当科では、外科的治療症例に 対して積極的に OPCAB (off pump冠動脈バイパス術)を行なっています。その方法は人工心肺を使用せず心臓が拍動した状態で冠動脈バイパス術を行います。そのため技術的にはより高度なものが要求されますが、人工心肺使用に伴う合併症が回避でき、尚且つ手術適応が拡大されるので非常に有用な方法です。当科においてもOPCABの比率は年々増加し2007年度は冠動脈バイパス術の全例がこのような方法で行なわれています。この手術は、脳梗塞、腎機能や肺機能障害などの臓器障害のある患者さんに対してもより安全に手術が行え、術後の回復がより早いことが挙げられます。

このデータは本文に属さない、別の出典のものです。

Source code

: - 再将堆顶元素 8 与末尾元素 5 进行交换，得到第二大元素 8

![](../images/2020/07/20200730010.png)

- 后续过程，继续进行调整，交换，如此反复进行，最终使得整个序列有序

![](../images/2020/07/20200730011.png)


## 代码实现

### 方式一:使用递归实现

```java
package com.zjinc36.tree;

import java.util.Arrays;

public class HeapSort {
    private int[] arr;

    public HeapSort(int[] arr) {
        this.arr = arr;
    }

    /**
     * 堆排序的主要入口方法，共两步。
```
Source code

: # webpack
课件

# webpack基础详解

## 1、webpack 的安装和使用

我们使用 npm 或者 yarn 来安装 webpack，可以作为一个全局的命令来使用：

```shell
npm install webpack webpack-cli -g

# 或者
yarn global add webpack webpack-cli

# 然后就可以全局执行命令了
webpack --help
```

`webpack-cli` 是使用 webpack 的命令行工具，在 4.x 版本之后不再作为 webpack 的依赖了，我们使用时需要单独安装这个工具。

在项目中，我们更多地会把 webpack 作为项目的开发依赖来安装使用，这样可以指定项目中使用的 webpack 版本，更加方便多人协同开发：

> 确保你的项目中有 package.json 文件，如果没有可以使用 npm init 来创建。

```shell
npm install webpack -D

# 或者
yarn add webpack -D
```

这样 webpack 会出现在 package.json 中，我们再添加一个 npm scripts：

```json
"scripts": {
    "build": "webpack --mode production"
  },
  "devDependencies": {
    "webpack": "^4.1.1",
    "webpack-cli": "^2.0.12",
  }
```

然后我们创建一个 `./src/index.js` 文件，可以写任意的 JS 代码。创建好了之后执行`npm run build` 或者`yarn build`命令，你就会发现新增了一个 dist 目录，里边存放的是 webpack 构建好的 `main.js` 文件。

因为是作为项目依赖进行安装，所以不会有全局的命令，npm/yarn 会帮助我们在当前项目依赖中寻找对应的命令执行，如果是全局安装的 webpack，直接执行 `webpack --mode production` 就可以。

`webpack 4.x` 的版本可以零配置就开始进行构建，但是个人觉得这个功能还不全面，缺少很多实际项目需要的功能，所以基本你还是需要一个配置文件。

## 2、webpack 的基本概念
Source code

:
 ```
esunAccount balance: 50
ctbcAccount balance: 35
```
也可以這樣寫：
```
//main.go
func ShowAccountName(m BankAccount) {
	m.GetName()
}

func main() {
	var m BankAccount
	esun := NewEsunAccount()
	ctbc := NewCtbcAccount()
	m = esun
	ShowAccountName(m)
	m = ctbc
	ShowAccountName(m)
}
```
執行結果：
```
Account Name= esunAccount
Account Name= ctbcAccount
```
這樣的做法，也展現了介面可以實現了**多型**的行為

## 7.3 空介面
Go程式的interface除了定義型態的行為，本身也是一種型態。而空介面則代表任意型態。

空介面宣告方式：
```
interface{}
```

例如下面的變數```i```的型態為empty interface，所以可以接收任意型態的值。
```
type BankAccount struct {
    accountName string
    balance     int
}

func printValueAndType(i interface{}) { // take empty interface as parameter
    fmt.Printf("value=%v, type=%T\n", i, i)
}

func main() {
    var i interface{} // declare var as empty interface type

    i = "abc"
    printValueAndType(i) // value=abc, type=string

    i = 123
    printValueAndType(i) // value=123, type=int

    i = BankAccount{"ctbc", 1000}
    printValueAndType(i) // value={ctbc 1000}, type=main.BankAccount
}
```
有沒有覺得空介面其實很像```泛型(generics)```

2. 心筋梗塞後の後遺症(合併症)に対する外科的治療
a. 心室中隔穿孔
心筋梗塞発症より数日後に、梗塞により脆弱となった心室中隔が裂け左→右シャントが生じ、急性心不全となる疾患です。以前は穿孔部周辺が非常に脆弱なため、心筋梗塞発症後 3~4週経過し梗塞部周辺組織が瘢痕治癒してからてから手術を行なう方がよいとされていましたが、excluding techniqueを持ちいることで急性期においても積極的に左心室再建(Komeda-David法)が行なわれ、手術成績も向上してきています。
b. 急性心破裂
心筋梗塞後の急性心室破裂は非常に重篤な合併症で、心室中隔穿孔や乳頭筋断裂に比較して 10倍も高いです。心原性ショックや心タンポナーデとなり直ちに手術を行なわなければなりません。血液の漏出が軽度な症例であれば圧迫のみで止血が可能ですが、その他の症例では梗塞部を切除して残存心室筋を縫合しなければなりません。
c. 心室瘤と虚血性心筋症
心室瘤や虚血性心筋症に対する手術は、血行動態が障害され内科的治療の困難な心不全症例や血栓塞栓症を繰り返す症例や難治性不整脈症例に対して行わます。以前は左心室の縮小形成術として Dor手術が行なわれてきましたが左室が縮小後に球形になるため、最近ではSAVE 手術(septal anterior ventrisular exclusion)を行なう事により本来の形態に縮小形成でき、良好な成績を得られています。